After all the components arrived from DigiKey, I assembled the board, which caused me to remember how much I did not enjoy 0603 SMDs without a hotplate. I then attempted to power it with 5V from a bench supply. It immediately went overcurrent, but I quickly discovered that I’d soldered the DRV IC backward. Hoping I hadn’t destroyed anything, I flipped the IC right way round and then everything seemed stable. Having a low current limit on the bench supply had prevented any damage.

With the board stable, I proceeded to mount it atop my growing tower of “hats” which, 5-deep, now included (1) the PoE lower board with RJ-45, (2) the PoE upper board with USB and the pogo pins, (3) the Pi Zero 2W, (4) the Codec Zero audio hat, and (5) my payphone interface hat, which I called “pp-hat” in all the file names and docs, and probably should have said it out-loud before settling on that name – in retrospect “phat” would have been much better and a nod to the ‘90s.

The full five-deep hat stack assembled and workingI booted the Pi with an image of its “lite” OS since I didn’t have any human-interface peripherals and quickly tested the various components with the built-in command line tools for GPIO manipulation and ALSA audio control. I had made two minor mistakes, which seems like a lot considering the board only has a dozen components. The bell in the payphone housing did not have an inline capacitor, which I hadn’t accounted for, so I needed to add a high-voltage 0.47 uF polypropylene, which I did by cutting a trace and soldering it between the AG1171 output and the bell’s connection jack on the board. The second mistake was the coin switch header pinout was backward, meaning the common pin only connected to one of the switches, but I snipped off the tab on the header and flipped it around, at which point everything worked hardware-wise. Woo hoo!

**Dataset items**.
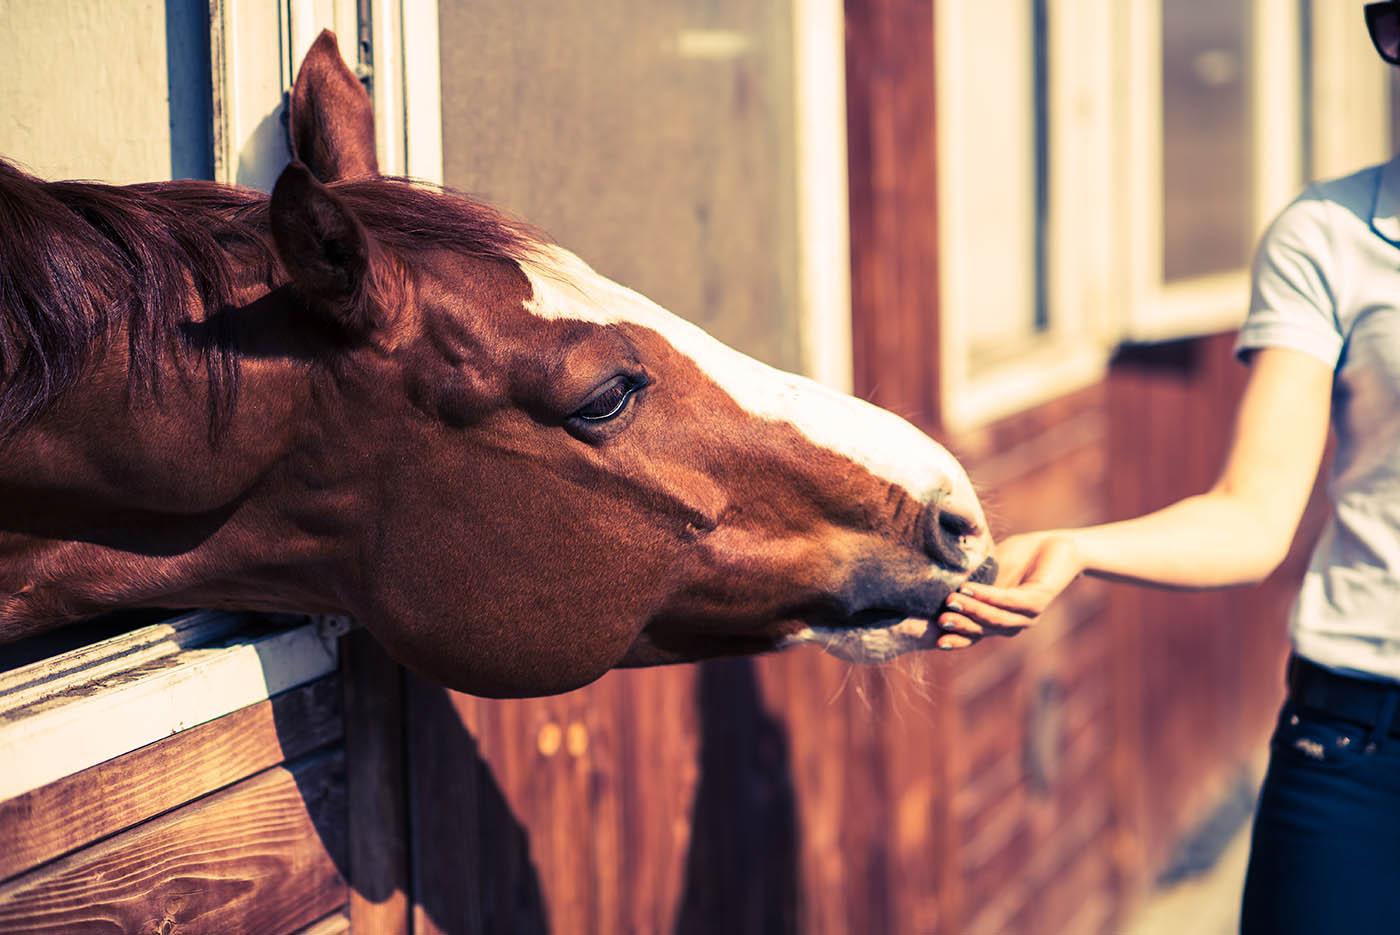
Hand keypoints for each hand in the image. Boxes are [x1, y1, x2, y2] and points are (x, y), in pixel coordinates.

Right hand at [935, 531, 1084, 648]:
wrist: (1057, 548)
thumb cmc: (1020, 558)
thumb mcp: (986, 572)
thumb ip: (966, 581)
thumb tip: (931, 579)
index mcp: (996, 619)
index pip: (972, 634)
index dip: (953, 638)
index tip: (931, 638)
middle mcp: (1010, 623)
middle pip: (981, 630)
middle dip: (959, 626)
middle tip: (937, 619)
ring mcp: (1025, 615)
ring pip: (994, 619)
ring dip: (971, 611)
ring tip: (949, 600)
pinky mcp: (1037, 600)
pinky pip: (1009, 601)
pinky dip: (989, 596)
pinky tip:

**Goal of the exercise**. Retype the section of the payphone build passage that opens with the words containing "After all the" and closes with "prevented any damage.".

**Exercise result**.
After all the components arrived from DigiKey, I assembled the board, which caused me to remember how much I did not enjoy 0603 SMDs without a hotplate. I then attempted to power it with 5V from a bench supply. It immediately went overcurrent, but I quickly discovered that I’d soldered the DRV IC backward. Hoping I hadn’t destroyed anything, I flipped the IC right way round and then everything seemed stable. Having a low current limit on the bench supply had prevented any damage.